• **Problem details**
Set down the stretch of the passage on startups and trends from "When launching a" through "customers is hard.", word for word.

• **Extract**
§ §

When launching a new business, you have enough stacked against you. The statistics say most startups are likely to fail. You’ll never have enough capital, time or energy. Getting investors and customers is hard.
But there’s one way to help improve your chances: latching onto a trend that’s already happening.
You may have an amazing new product or idea, but if it goes against the cultural momentum, you’re going to be swimming upstream as you try to educate people and change their existing thoughts and behaviors. A much easier path is to ride a wave that already has its own energy. It’s better to swim with the current than try to go against it.
This has a number of benefits for any startup. It leads to easier PR since it fits with stories in which people are interested. It already has an audience and subculture that is welcoming of, and even waiting for, the product. And that audience is more likely to spread the word among others in the subculture.
But here’s the key: It’s not just about copying a trend, it’s about translating the trend for a broader audience.

§ §

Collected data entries
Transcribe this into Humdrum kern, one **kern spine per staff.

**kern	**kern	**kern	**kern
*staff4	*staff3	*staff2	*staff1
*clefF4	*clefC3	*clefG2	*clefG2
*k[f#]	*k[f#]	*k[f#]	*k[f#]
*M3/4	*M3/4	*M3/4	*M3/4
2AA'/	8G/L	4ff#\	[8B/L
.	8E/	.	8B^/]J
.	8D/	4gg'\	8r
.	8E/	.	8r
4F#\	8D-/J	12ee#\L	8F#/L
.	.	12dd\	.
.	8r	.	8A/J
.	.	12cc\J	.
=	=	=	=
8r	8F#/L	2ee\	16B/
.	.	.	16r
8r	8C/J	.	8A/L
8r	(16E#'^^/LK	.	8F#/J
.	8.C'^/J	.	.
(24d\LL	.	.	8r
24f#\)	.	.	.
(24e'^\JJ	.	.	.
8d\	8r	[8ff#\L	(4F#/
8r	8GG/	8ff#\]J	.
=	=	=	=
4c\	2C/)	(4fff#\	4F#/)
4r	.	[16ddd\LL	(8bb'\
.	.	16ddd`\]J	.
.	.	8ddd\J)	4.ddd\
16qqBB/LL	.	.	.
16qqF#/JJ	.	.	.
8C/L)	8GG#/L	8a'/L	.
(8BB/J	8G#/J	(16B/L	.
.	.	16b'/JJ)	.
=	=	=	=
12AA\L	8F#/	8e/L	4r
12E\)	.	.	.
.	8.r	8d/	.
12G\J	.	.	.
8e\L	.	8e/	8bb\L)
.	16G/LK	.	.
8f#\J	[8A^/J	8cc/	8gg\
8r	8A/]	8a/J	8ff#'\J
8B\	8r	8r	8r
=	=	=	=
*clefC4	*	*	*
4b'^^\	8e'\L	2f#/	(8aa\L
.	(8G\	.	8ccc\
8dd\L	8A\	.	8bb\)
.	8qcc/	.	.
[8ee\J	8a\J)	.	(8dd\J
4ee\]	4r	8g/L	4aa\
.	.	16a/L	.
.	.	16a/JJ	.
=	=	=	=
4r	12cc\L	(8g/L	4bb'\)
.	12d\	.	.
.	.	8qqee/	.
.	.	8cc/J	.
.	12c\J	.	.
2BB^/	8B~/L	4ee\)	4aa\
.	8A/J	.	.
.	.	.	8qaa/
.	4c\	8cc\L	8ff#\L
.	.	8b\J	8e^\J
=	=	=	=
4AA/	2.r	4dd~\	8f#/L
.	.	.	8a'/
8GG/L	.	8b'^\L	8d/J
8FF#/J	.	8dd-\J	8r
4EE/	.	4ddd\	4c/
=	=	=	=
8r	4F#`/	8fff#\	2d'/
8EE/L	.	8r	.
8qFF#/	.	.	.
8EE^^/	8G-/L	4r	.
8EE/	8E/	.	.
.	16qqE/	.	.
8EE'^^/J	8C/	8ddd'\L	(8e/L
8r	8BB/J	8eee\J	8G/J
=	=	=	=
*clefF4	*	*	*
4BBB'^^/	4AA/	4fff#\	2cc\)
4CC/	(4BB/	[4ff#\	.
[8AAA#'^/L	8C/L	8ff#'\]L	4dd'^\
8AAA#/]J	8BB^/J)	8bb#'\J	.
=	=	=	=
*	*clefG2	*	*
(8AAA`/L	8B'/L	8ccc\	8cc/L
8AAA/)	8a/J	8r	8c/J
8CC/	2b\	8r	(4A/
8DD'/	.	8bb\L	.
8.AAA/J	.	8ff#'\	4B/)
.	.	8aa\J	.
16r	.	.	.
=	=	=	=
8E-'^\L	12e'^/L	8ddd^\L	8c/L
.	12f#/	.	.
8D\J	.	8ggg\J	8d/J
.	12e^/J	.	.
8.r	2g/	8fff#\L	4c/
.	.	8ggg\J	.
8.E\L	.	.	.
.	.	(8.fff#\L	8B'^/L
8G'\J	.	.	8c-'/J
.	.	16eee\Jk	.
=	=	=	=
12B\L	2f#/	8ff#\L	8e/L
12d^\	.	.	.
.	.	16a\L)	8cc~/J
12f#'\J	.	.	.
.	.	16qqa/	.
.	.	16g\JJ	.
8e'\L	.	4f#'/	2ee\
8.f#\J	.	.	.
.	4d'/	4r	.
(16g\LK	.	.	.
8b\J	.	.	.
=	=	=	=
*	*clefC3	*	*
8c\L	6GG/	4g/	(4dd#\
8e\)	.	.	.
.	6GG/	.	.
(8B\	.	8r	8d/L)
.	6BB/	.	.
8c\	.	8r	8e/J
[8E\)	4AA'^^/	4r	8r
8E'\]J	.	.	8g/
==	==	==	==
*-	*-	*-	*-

§ §

• **Written answer**
When launching a new business, you have enough stacked against you. The statistics say most startups are likely to fail. You’ll never have enough capital, time or energy. Getting investors and customers is hard.